[Collected data entries]
= = = = = = =

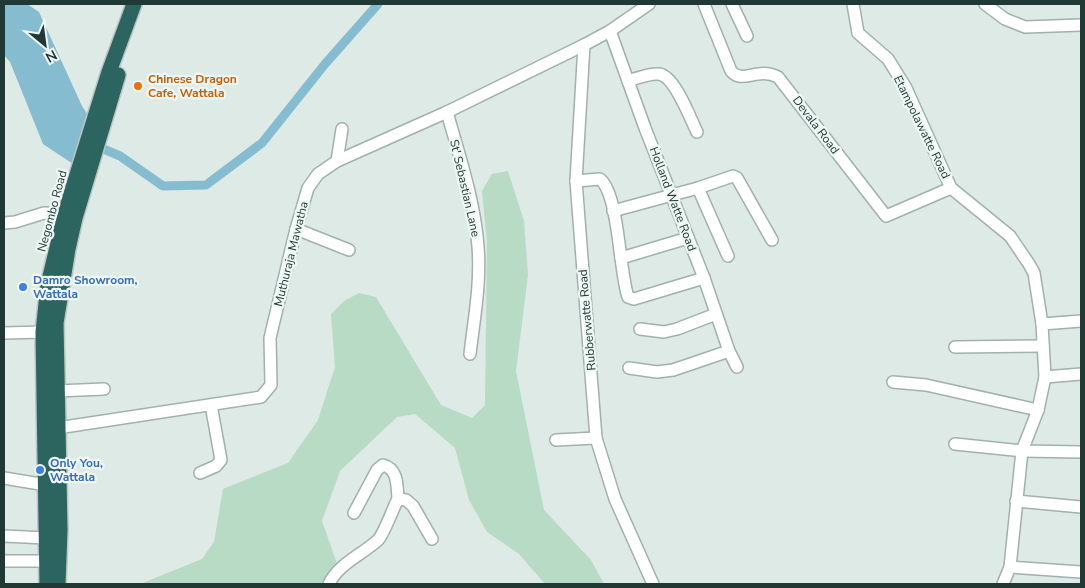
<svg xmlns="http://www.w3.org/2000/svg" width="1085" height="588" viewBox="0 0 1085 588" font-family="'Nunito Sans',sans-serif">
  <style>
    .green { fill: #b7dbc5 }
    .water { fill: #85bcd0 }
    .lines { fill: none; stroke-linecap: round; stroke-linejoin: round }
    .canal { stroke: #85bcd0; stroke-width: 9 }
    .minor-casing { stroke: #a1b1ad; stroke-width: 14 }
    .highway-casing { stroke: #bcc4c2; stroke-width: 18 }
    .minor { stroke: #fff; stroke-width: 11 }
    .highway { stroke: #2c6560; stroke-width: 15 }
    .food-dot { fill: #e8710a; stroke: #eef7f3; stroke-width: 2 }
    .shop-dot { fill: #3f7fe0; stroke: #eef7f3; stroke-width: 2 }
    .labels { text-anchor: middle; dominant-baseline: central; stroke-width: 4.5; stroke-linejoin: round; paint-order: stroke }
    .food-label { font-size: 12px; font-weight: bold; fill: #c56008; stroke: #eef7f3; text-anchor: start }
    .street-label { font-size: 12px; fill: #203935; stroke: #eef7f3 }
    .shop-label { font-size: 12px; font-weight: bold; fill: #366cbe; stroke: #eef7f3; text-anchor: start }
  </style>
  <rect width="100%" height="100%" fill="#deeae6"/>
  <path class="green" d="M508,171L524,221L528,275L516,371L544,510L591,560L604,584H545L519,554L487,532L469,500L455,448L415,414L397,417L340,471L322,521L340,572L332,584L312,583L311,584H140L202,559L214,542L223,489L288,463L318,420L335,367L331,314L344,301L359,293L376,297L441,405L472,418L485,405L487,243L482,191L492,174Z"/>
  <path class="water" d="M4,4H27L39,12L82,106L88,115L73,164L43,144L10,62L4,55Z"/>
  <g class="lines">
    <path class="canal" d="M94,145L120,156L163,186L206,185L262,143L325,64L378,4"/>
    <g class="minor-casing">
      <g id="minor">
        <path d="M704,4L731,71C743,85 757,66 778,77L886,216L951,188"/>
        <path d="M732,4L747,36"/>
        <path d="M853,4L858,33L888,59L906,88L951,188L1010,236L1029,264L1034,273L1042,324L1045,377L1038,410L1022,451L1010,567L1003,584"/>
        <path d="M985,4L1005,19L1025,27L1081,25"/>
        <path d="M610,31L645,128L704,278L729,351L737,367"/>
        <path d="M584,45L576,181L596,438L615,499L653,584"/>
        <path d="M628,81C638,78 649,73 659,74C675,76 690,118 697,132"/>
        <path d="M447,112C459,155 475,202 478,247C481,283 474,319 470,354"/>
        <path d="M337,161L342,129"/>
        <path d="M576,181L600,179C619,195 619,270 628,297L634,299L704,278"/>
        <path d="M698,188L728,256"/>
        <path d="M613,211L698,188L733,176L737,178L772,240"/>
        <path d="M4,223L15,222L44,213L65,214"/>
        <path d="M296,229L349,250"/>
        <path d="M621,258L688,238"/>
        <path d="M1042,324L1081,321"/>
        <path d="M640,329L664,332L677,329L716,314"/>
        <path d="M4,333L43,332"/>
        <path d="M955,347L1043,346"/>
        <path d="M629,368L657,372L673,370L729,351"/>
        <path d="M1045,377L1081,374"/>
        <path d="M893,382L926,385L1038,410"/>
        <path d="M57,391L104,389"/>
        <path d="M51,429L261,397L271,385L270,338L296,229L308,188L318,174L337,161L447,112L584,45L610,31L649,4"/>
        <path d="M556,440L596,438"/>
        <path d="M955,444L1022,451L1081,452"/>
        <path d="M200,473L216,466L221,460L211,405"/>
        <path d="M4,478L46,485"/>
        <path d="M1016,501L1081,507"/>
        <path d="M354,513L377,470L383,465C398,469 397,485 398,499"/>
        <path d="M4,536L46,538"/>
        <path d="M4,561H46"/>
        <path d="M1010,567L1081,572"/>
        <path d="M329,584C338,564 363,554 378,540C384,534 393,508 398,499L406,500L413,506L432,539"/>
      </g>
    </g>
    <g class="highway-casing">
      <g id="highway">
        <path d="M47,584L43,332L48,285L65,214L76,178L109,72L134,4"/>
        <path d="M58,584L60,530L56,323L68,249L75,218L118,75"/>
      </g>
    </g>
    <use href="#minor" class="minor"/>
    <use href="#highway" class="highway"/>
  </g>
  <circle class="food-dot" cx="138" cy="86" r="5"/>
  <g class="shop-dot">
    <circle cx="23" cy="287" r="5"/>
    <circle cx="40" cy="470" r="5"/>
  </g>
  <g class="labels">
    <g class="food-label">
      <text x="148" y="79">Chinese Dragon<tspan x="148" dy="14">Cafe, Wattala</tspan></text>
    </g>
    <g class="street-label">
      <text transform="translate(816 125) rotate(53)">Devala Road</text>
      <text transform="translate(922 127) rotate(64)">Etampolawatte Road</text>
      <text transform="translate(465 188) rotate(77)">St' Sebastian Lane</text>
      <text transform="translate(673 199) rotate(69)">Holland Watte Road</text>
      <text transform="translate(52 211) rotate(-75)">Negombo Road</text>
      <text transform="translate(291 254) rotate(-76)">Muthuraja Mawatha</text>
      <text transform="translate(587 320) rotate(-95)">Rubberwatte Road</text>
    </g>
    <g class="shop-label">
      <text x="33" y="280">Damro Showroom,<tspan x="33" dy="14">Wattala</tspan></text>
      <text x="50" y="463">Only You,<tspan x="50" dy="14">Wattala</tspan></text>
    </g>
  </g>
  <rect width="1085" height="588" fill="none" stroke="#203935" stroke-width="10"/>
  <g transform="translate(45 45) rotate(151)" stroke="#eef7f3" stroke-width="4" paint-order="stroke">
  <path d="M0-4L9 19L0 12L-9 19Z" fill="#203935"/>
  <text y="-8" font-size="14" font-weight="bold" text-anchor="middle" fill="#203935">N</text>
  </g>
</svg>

= = = = = = =

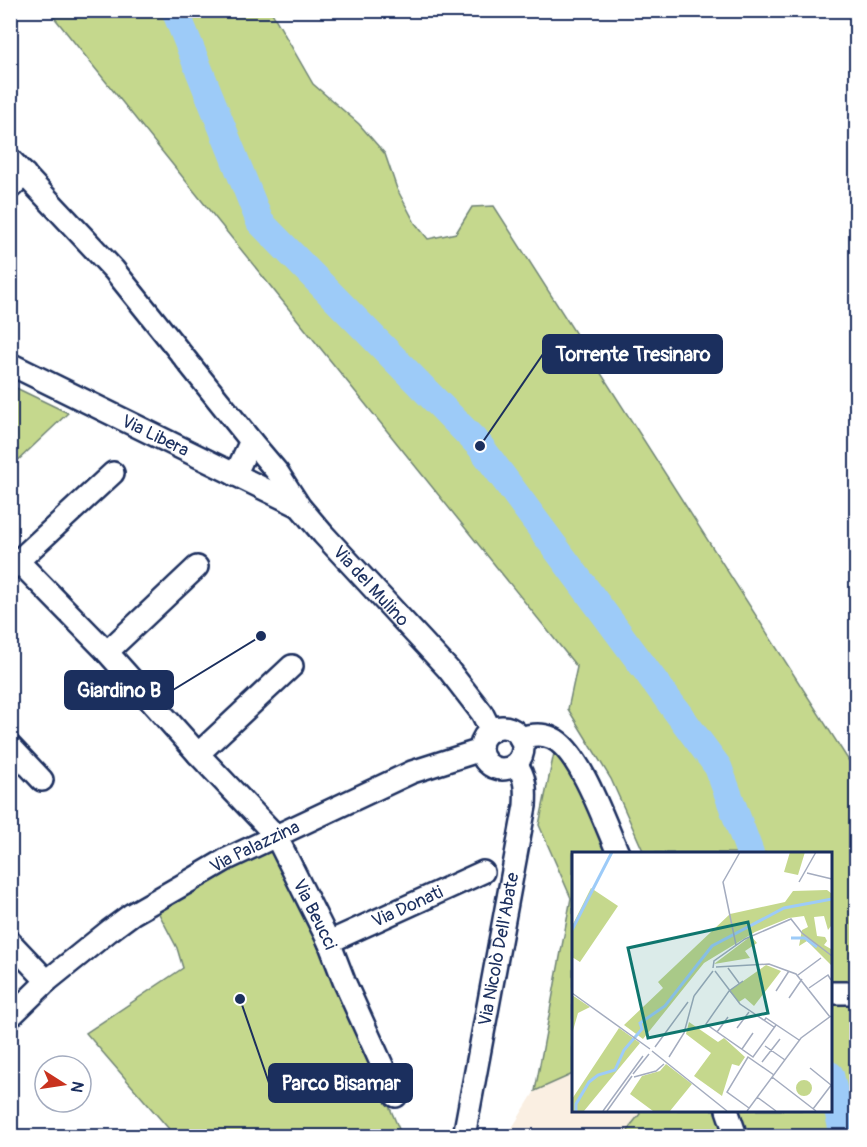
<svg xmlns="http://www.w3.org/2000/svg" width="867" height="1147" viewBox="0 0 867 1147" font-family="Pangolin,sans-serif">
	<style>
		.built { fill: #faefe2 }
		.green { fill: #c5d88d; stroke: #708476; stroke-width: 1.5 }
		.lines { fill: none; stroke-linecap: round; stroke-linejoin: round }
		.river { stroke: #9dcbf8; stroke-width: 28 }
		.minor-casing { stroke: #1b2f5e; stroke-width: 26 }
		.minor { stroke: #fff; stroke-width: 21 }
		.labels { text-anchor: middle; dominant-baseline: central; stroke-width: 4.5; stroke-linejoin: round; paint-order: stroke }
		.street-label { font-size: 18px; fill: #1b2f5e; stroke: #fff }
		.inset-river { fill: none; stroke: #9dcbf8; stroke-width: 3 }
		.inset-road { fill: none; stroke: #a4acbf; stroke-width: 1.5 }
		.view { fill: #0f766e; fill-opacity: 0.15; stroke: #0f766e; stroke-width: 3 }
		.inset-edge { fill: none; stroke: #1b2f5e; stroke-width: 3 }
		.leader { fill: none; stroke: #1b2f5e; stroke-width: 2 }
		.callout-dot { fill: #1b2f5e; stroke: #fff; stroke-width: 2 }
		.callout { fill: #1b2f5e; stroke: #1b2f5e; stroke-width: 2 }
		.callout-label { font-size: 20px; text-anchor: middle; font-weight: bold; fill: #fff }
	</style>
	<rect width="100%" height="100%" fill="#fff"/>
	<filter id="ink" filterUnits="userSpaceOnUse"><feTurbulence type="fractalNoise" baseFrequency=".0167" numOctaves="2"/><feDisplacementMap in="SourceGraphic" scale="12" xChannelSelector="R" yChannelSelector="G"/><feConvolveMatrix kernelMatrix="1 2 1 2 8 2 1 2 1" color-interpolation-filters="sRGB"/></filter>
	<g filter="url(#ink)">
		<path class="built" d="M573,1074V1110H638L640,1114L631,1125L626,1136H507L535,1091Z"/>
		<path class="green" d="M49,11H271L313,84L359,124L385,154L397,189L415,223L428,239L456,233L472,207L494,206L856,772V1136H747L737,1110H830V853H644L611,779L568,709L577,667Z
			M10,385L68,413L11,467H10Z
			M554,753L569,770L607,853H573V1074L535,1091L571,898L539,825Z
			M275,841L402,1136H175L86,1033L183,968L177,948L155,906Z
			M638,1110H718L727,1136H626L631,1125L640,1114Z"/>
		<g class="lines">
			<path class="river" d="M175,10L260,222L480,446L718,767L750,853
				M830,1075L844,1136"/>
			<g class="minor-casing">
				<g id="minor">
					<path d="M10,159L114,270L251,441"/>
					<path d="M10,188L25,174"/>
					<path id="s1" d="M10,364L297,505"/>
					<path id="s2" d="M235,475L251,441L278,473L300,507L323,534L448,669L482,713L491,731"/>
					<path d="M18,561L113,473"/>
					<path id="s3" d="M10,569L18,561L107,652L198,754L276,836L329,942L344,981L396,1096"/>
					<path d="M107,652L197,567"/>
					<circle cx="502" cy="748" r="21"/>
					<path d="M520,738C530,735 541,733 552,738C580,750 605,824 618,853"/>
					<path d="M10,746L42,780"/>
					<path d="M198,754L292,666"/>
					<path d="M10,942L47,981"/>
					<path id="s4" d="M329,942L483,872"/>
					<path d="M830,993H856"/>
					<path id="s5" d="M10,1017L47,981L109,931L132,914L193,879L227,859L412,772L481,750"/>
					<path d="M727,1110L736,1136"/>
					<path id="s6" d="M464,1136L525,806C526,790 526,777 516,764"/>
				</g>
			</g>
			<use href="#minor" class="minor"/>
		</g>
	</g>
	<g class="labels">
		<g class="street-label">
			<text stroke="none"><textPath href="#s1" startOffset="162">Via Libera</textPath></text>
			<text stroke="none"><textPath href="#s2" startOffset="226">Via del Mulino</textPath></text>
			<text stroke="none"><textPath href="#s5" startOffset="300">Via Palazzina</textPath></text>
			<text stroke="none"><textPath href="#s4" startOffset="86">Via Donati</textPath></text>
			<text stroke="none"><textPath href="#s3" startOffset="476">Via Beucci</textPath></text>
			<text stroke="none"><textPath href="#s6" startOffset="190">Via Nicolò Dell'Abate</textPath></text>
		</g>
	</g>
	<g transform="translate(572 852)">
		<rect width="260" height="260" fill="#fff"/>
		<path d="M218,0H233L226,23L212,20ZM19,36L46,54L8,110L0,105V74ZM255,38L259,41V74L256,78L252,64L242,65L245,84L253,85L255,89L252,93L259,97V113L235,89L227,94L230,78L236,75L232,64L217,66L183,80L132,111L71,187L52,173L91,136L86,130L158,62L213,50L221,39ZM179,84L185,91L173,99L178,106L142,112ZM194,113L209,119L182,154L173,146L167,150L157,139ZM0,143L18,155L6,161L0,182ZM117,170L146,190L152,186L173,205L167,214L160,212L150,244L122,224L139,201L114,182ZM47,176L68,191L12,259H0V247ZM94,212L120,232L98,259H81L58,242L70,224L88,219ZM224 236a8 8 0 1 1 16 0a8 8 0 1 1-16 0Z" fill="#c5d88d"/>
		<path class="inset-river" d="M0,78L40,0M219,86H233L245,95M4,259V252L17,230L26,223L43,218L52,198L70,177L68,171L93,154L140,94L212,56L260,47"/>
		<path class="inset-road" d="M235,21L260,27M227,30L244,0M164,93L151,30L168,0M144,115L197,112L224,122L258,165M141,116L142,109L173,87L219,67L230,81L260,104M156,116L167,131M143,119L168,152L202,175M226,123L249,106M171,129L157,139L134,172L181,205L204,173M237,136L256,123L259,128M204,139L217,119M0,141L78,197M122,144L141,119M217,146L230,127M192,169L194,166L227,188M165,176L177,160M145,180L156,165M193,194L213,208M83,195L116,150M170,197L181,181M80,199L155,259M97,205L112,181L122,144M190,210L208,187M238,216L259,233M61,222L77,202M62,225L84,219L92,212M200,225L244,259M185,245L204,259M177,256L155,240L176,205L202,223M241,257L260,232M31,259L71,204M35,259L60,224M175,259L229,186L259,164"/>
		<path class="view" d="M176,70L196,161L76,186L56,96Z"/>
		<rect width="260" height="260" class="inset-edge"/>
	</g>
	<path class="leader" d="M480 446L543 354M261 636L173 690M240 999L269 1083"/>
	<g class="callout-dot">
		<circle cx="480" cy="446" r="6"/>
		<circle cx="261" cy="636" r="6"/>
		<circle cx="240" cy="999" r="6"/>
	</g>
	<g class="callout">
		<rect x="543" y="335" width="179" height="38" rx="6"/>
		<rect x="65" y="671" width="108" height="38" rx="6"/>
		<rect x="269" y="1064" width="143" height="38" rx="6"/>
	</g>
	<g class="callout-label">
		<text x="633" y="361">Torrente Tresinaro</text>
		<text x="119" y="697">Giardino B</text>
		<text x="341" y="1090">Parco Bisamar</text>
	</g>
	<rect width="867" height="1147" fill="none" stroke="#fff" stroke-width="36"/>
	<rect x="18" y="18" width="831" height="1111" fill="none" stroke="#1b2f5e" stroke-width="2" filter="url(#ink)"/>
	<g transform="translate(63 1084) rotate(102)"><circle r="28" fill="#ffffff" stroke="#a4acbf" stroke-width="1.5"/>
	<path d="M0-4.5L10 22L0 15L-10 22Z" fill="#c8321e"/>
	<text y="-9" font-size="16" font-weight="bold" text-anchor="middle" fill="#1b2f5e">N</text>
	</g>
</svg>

= = = = = = =

Task instructions:
The answer must be a single number: the count of lines above that contain "xmlns".

Response below:
2